▶ [REQUIREMENT] Reproduce each of the following lines word for word, in the same order.

○ ○ ○

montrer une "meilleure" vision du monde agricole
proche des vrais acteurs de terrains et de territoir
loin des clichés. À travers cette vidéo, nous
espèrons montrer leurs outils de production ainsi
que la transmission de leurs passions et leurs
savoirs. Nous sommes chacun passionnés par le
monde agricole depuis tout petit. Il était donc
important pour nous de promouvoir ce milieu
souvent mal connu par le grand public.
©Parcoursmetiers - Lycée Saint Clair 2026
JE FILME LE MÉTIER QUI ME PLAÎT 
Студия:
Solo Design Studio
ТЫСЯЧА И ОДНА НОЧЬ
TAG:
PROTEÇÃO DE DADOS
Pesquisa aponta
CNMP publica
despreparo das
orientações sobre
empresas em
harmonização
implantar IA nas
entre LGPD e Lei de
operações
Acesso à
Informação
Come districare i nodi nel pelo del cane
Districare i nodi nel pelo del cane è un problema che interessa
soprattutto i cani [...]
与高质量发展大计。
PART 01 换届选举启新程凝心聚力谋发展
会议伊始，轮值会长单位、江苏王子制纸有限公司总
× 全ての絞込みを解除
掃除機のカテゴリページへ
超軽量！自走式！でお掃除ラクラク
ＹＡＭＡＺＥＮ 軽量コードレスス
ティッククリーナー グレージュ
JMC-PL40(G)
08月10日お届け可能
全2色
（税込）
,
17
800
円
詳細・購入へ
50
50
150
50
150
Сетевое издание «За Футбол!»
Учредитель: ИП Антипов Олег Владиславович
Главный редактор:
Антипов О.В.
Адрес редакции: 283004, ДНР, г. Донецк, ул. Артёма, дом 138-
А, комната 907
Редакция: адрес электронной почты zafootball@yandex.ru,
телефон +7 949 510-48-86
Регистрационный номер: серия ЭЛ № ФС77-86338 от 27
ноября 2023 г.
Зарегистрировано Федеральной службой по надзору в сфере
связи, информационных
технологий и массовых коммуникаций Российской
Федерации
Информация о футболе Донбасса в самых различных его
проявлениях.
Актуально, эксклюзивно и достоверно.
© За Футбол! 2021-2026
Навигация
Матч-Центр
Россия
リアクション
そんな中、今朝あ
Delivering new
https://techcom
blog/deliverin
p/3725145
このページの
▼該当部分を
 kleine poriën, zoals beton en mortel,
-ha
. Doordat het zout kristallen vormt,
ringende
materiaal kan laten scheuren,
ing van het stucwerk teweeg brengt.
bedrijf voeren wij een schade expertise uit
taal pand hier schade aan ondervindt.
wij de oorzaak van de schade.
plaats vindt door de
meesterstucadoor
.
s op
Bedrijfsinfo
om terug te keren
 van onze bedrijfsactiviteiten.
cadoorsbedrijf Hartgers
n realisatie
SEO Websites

○ ○ ○

▶ [THE COMPLETED TASK]
montrer une "meilleure" vision du monde agricole
proche des vrais acteurs de terrains et de territoir
loin des clichés. À travers cette vidéo, nous
espèrons montrer leurs outils de production ainsi
que la transmission de leurs passions et leurs
savoirs. Nous sommes chacun passionnés par le
monde agricole depuis tout petit. Il était donc
important pour nous de promouvoir ce milieu
souvent mal connu par le grand public.
©Parcoursmetiers - Lycée Saint Clair 2026
JE FILME LE MÉTIER QUI ME PLAÎT 
Студия:
Solo Design Studio
ТЫСЯЧА И ОДНА НОЧЬ
TAG:
PROTEÇÃO DE DADOS
Pesquisa aponta
CNMP publica
despreparo das
orientações sobre
empresas em
harmonização
implantar IA nas
entre LGPD e Lei de
operações
Acesso à
Informação
Come districare i nodi nel pelo del cane
Districare i nodi nel pelo del cane è un problema che interessa
soprattutto i cani [...]
与高质量发展大计。
PART 01 换届选举启新程凝心聚力谋发展
会议伊始，轮值会长单位、江苏王子制纸有限公司总
× 全ての絞込みを解除
掃除機のカテゴリページへ
超軽量！自走式！でお掃除ラクラク
ＹＡＭＡＺＥＮ 軽量コードレスス
ティッククリーナー グレージュ
JMC-PL40(G)
08月10日お届け可能
全2色
（税込）
,
17
800
円
詳細・購入へ
50
50
150
50
150
Сетевое издание «За Футбол!»
Учредитель: ИП Антипов Олег Владиславович
Главный редактор:
Антипов О.В.
Адрес редакции: 283004, ДНР, г. Донецк, ул. Артёма, дом 138-
А, комната 907
Редакция: адрес электронной почты zafootball@yandex.ru,
телефон +7 949 510-48-86
Регистрационный номер: серия ЭЛ № ФС77-86338 от 27
ноября 2023 г.
Зарегистрировано Федеральной службой по надзору в сфере
связи, информационных
технологий и массовых коммуникаций Российской
Федерации
Информация о футболе Донбасса в самых различных его
проявлениях.
Актуально, эксклюзивно и достоверно.
© За Футбол! 2021-2026
Навигация
Матч-Центр
Россия
リアクション
そんな中、今朝あ
Delivering new
https://techcom
blog/deliverin
p/3725145
このページの
▼該当部分を
 kleine poriën, zoals beton en mortel,
-ha
. Doordat het zout kristallen vormt,
ringende
materiaal kan laten scheuren,
ing van het stucwerk teweeg brengt.
bedrijf voeren wij een schade expertise uit
taal pand hier schade aan ondervindt.
wij de oorzaak van de schade.
plaats vindt door de
meesterstucadoor
.
s op
Bedrijfsinfo
om terug te keren
 van onze bedrijfsactiviteiten.
cadoorsbedrijf Hartgers
n realisatie
SEO Websites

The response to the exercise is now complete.